When you first got your own personal “man’s best friend”, you probably thought training would be easy, they would obey your every command and it wouldn’t take long to get them up to speed. But it hasn’t worked out like that. And while you love how playful and spirited your companion is, they also have an annoying tendency to pee everywhere… Especially indoors. 

But why do dogs like peeing inside? And how can you stop it?

First, ask yourself whether your dog is ready to do their business outside. 

That is, are they physiologically ready to hold in their pee? Up to the age of 4 months, puppies find it hard to stop themselves peeing as their sphincter muscle isn’t yet working properly. We know this period can seem endless, but remember that nothing lasts forever and with training (and lots of patience) your puppy will understand that pee goes outside!

How to encourage your dog to do their business outside 

Don’t be upset, but you’re the one who needs to be the most disciplined. If you know your dog just can’t hold their pee in for more than a few hours…then you need to get them outside a few times a day. 

Certain things encourage puppies to pee: 

  • Play 
  • Eating
  • Naps

So, make sure you take your puppy out right afterwards.

When they do their business outside, really congratulate them to show they’ve “been good”. It’s all about positive reinforcement: promote learning and good behaviour by rewarding and encouraging rather than forcing them to act out of fear of punishment.

What to do if you find your puppy peeing inside? 

  • First, keep calm (which is easier said than done when it’s the fifth time that day you’ve wiped up their little “presents”!). 
  • Always try to catch your puppy in the act and take them outside immediately.

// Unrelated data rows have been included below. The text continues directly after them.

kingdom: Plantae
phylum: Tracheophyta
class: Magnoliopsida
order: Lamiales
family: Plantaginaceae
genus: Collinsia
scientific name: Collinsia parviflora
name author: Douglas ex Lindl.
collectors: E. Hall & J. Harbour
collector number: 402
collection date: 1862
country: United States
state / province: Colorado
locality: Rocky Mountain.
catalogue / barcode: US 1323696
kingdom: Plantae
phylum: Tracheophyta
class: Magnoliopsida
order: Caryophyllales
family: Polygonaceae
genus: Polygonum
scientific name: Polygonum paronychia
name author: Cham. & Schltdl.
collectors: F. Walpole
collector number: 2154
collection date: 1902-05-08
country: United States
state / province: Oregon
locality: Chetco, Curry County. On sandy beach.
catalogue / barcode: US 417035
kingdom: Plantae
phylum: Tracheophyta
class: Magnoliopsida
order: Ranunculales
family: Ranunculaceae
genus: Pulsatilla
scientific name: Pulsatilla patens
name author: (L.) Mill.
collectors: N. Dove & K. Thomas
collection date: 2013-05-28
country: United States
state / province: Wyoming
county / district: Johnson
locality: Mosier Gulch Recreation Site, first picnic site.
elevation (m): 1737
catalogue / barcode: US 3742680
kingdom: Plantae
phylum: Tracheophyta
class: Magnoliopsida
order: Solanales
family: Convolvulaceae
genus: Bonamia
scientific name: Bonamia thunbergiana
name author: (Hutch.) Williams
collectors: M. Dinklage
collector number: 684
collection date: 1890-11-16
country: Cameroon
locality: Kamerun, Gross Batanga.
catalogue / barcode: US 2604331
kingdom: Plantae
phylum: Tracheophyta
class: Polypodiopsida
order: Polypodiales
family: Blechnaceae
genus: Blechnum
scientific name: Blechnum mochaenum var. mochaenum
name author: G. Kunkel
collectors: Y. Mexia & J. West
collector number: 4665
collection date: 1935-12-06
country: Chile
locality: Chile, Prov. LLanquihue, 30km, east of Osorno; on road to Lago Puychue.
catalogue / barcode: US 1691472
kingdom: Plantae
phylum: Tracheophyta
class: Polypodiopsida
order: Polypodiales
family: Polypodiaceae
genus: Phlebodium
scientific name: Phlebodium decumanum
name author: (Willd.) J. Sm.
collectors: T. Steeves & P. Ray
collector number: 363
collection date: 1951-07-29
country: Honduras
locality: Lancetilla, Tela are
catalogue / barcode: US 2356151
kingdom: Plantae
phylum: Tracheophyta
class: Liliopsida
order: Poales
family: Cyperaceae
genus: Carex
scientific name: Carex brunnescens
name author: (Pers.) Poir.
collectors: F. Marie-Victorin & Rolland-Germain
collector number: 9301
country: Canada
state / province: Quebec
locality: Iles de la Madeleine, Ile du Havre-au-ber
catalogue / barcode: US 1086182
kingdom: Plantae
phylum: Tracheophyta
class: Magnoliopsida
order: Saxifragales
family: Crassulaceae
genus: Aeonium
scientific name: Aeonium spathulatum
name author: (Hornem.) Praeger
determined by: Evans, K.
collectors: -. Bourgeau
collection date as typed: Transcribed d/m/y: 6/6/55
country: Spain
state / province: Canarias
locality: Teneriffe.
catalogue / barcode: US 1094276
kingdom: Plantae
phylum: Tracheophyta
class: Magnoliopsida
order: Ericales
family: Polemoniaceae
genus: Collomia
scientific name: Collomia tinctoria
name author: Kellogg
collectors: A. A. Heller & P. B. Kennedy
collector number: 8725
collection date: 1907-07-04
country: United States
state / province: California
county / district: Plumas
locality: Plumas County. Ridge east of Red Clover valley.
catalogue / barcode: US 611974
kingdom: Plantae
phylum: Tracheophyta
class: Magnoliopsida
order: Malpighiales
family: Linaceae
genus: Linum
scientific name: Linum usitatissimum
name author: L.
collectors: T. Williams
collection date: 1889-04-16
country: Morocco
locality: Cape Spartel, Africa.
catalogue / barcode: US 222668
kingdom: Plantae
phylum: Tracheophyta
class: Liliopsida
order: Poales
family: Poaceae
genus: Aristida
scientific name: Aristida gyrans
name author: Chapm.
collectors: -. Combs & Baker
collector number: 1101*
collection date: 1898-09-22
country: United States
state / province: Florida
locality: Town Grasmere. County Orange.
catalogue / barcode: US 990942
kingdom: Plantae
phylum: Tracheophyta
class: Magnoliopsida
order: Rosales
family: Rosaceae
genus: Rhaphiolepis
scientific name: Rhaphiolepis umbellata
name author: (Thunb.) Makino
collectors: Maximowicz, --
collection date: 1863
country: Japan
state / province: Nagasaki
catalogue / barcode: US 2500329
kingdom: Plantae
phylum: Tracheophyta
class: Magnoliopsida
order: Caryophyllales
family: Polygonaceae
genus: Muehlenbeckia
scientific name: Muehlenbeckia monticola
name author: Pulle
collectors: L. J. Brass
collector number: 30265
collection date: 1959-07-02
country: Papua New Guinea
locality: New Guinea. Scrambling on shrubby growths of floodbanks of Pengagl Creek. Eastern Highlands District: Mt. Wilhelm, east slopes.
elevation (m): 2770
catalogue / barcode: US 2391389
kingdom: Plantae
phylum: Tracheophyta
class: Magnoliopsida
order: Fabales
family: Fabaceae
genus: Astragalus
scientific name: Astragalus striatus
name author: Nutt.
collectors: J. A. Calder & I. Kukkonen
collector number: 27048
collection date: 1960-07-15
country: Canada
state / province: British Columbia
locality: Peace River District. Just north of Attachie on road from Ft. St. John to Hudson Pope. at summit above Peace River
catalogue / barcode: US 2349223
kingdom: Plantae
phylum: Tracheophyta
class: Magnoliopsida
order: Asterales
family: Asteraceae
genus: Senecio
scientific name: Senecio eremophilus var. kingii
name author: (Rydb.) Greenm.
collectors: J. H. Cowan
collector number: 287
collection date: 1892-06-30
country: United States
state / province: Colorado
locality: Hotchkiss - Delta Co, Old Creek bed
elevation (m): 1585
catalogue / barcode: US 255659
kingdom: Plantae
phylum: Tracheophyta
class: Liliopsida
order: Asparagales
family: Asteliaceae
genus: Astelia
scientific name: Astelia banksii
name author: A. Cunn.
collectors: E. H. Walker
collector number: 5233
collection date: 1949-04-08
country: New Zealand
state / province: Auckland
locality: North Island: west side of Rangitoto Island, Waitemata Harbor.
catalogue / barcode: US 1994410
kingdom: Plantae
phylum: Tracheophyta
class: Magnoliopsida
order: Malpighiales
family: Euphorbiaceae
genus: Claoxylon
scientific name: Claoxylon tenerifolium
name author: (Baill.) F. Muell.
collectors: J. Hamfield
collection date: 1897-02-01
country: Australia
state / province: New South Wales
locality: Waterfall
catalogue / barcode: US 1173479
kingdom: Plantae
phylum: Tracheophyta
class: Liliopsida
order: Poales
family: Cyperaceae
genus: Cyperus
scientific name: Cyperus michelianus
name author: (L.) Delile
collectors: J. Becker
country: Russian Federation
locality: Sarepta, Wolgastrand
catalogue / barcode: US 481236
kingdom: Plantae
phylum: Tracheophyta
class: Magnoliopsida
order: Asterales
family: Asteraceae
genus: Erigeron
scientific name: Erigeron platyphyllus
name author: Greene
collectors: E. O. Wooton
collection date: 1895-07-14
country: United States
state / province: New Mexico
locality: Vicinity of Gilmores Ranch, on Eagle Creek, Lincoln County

If you punish them afterwards, they won’t understand and you could damage your trusting bond. 
  • Wipe up the mess when the puppy’s not looking: this way, you stop it becoming a game (such a fun game!)
  • Definitely do not hit the puppy. This could make them fearful or, worse, aggressive. 

Your dog is peeing inside because they’re ill

Is your dog well-trained, perhaps with professional help, but still peeing indoors? It’s time to contact a vet to rule out any medical issues. 

Incontinence can be caused by a range of health problems, with some easily treatable like cystitis, polyps and infections. Some neurological and hormonal issues can also cause incontinence. And older dogs are more sensitive to prostate problems, which can also lead to this issue.

If you notice your dog is suddenly peeing on your carpet, despite getting frequent walks, contact a vet who can give them the once over.

Your dog is peeing inside for behavioural reasons

So, your dog’s had ultrasound, scans and blood tests. And the results say they’re in perfect health! (From a metabolic point of view!) So, they must be peeing in your living room or on your bed for behavioural reasons. If you’re struggling to control your dog, they’re barking a lot, or seem agitated, it might be worth contacting a dog behaviourist who can explore the reasons why. Have you moved house? Is there a new baby? Have you been separated, even unintentionally? Many factors can affect a dog’s behaviour.

In any case, make sure you’re a responsible owner and don’t leave them alone for too long. 

So, what are your own thoughts on the topic? Does your dog pee inside? And if they do, what are your solutions to the problem?